Records shown >>

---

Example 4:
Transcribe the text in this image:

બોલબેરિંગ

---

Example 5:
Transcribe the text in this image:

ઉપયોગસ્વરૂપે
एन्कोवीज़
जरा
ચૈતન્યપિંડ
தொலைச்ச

Task brief >> With every line kept whole, write out the records again exactly.

Result of the exercise >>
---

Example 4:
Transcribe the text in this image:

બોલબેરિંગ

---

Example 5:
Transcribe the text in this image:

ઉપયોગસ્વરૂપે
एन्कोवीज़
जरा
ચૈતન્યપિંડ
தொலைச்ச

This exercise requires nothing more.